• Exercise directions
Convert all of the rows below into a numbered list, leaving out any blank lines.
————
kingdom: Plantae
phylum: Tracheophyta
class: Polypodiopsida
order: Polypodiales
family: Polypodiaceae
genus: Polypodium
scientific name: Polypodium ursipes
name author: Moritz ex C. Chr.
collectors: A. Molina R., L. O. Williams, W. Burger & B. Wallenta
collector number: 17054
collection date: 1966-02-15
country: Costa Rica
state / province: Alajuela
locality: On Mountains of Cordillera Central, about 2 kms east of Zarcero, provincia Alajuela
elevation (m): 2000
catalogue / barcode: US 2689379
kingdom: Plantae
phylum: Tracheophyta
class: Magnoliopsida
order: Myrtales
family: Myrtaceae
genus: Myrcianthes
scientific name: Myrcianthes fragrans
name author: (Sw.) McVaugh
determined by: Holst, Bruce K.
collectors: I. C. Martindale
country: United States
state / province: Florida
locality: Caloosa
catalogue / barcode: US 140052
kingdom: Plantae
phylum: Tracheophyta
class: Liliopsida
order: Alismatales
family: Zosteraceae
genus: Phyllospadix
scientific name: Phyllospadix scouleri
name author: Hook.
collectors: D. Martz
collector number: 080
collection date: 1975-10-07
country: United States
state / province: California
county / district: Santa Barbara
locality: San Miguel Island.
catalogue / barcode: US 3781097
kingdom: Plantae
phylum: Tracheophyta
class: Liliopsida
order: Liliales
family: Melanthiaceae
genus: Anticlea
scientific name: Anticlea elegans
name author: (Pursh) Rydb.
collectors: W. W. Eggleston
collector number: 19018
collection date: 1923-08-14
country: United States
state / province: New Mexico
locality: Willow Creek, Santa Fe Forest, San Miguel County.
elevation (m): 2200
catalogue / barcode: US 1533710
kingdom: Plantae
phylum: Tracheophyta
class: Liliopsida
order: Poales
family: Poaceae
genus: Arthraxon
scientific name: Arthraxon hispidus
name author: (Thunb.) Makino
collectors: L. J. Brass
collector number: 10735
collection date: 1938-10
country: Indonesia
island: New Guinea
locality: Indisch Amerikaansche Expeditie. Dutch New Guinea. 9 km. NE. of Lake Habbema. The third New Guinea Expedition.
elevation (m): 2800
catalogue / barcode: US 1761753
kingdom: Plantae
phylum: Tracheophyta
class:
————
• Solution to this exercise
1. kingdom: Plantae
2. phylum: Tracheophyta
3. class: Polypodiopsida
4. order: Polypodiales
5. family: Polypodiaceae
6. genus: Polypodium
7. scientific name: Polypodium ursipes
8. name author: Moritz ex C. Chr.
9. collectors: A. Molina R., L. O. Williams, W. Burger & B. Wallenta
10. collector number: 17054
11. collection date: 1966-02-15
12. country: Costa Rica
13. state / province: Alajuela
14. locality: On Mountains of Cordillera Central, about 2 kms east of Zarcero, provincia Alajuela
15. elevation (m): 2000
16. catalogue / barcode: US 2689379
17. kingdom: Plantae
18. phylum: Tracheophyta
19. class: Magnoliopsida
20. order: Myrtales
21. family: Myrtaceae
22. genus: Myrcianthes
23. scientific name: Myrcianthes fragrans
24. name author: (Sw.) McVaugh
25. determined by: Holst, Bruce K.
26. collectors: I. C. Martindale
27. country: United States
28. state / province: Florida
29. locality: Caloosa
30. catalogue / barcode: US 140052
31. kingdom: Plantae
32. phylum: Tracheophyta
33. class: Liliopsida
34. order: Alismatales
35. family: Zosteraceae
36. genus: Phyllospadix
37. scientific name: Phyllospadix scouleri
38. name author: Hook.
39. collectors: D. Martz
40. collector number: 080
41. collection date: 1975-10-07
42. country: United States
43. state / province: California
44. county / district: Santa Barbara
45. locality: San Miguel Island.
46. catalogue / barcode: US 3781097
47. kingdom: Plantae
48. phylum: Tracheophyta
49. class: Liliopsida
50. order: Liliales
51. family: Melanthiaceae
52. genus: Anticlea
53. scientific name: Anticlea elegans
54. name author: (Pursh) Rydb.
55. collectors: W. W. Eggleston
56. collector number: 19018
57. collection date: 1923-08-14
58. country: United States
59. state / province: New Mexico
60. locality: Willow Creek, Santa Fe Forest, San Miguel County.
61. elevation (m): 2200
62. catalogue / barcode: US 1533710
63. kingdom: Plantae
64. phylum: Tracheophyta
65. class: Liliopsida
66. order: Poales
67. family: Poaceae
68. genus: Arthraxon
69. scientific name: Arthraxon hispidus
70. name author: (Thunb.) Makino
71. collectors: L. J. Brass
72. collector number: 10735
73. collection date: 1938-10
74. country: Indonesia
75. island: New Guinea
76. locality: Indisch Amerikaansche Expeditie. Dutch New Guinea. 9 km. NE. of Lake Habbema. The third New Guinea Expedition.
77. elevation (m): 2800
78. catalogue / barcode: US 1761753
79. kingdom: Plantae
80. phylum: Tracheophyta
81. class:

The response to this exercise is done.